The dancers emanate humanity and sincere emotion, which shines in somewhat lighter etudes followed by melodic music, in a funny way, by simulating broken wheels and screws of a social machine. The example for this is a segment about unfulfilled dreams where the tiny and delicate Hanna Bekkemans, separated from the rest, performs with only light movement of her arms, while in her own world. This emotional scene is interrupted by a sudden return to the explosion of expressive, intermittent, and repetitive toying with the exchange of imitators in this mechanical game. However, at the end, through the solo etude of Anna Calsina Forrellad, this comical mechanical movement starts to become creepy. The dancer stays in a halt in this repetition of all the etudes from the beginning of the performance, but compressed. Gradually, these shifts and movements, as well as twitches are starting to become faster, and more intense. This is when Fernando Amado approaches her, and lifts her on a pedestal and clams her down by gentle and soft caresses. In this beautiful, warm ending, hides the message of universal humanity, and deep empathy, skillfully communicated through touch and movement.

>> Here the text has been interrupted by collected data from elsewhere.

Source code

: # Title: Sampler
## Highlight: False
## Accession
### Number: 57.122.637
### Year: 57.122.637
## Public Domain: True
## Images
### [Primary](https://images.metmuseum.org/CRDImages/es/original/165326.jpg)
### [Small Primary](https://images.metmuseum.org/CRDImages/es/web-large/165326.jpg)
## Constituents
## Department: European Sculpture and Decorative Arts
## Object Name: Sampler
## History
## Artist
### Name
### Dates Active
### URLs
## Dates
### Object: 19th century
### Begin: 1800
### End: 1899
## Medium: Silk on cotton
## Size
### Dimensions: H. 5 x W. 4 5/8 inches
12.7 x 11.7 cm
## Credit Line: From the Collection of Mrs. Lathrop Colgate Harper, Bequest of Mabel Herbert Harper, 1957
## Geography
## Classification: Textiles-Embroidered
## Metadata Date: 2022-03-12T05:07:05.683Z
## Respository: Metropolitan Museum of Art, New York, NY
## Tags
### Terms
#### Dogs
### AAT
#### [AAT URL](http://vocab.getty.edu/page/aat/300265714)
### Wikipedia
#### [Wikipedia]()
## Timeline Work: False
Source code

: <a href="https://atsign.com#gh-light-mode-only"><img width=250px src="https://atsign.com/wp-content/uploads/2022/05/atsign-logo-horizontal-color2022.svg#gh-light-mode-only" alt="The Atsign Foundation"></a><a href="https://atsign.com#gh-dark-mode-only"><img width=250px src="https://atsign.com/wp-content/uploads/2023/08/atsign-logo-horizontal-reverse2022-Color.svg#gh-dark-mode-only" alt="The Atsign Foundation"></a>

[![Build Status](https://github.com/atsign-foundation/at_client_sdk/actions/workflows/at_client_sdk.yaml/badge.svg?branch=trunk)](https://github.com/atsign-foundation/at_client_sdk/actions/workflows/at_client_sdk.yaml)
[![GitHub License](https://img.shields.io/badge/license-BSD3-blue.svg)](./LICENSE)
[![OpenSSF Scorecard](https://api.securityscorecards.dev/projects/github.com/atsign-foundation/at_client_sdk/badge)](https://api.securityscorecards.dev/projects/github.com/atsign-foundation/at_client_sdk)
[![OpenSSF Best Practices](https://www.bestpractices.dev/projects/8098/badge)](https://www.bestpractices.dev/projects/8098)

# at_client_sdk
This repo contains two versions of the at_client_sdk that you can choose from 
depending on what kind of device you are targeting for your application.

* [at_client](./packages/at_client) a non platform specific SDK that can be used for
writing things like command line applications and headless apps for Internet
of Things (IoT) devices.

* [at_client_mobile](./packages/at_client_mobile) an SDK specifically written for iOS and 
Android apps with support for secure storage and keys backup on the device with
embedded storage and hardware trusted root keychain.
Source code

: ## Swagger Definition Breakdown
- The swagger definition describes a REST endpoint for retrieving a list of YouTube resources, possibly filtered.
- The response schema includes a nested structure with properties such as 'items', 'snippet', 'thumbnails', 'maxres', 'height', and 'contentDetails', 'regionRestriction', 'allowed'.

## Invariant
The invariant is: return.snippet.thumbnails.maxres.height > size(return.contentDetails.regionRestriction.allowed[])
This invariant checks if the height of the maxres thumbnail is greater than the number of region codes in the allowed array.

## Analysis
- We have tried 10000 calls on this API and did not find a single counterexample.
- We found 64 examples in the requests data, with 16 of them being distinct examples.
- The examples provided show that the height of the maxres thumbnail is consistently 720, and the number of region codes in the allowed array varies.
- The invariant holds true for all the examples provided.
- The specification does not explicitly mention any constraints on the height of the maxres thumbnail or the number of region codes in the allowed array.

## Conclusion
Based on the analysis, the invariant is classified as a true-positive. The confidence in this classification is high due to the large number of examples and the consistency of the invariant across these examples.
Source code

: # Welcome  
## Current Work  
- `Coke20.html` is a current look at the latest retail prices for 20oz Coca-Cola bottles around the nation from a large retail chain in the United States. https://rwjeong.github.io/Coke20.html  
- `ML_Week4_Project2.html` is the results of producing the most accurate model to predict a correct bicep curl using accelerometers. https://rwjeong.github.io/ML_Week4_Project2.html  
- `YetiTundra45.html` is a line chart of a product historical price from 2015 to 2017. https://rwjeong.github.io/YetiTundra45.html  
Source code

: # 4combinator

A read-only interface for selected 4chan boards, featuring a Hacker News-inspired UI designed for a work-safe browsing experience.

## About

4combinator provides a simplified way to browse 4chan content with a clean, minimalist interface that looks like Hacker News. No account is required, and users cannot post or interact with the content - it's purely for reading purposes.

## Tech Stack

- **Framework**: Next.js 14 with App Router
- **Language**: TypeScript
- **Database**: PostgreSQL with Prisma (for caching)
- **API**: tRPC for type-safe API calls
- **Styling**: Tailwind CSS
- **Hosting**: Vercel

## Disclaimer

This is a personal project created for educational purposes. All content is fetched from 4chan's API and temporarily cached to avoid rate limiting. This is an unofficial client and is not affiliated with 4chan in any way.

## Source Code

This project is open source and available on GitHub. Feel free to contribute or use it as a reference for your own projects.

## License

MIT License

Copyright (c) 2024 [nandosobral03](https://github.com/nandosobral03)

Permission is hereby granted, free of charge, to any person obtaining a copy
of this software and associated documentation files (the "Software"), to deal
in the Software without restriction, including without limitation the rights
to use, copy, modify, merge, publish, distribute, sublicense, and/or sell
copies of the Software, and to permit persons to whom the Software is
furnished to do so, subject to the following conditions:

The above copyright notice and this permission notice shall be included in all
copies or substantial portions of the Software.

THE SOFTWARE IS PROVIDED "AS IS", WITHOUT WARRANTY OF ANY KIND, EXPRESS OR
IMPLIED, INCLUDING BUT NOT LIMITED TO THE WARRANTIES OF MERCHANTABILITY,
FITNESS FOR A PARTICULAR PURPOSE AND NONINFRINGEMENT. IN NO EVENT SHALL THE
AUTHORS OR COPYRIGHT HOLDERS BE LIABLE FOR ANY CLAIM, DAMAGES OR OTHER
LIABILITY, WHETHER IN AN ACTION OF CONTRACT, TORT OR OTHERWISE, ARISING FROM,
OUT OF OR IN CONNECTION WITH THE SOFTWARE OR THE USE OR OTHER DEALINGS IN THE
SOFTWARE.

“Monkey Mind” is a complex performance with a chaotic structure. It is not easy to follow. Many etudes flicker on the border between funny and uncomfortable. At the same time it is very emotional, optimistic and humorous, achieving all that through an unconventional approach to dance, and an attempt to translate complex emotions and states into movement. Ultimately, this is presupposed by the director’s concept. You could conclude that the director achieved her goal, especially if she managed to awaken the monkey mind of the viewers, which is the case, at least when the writer of these lines is in question.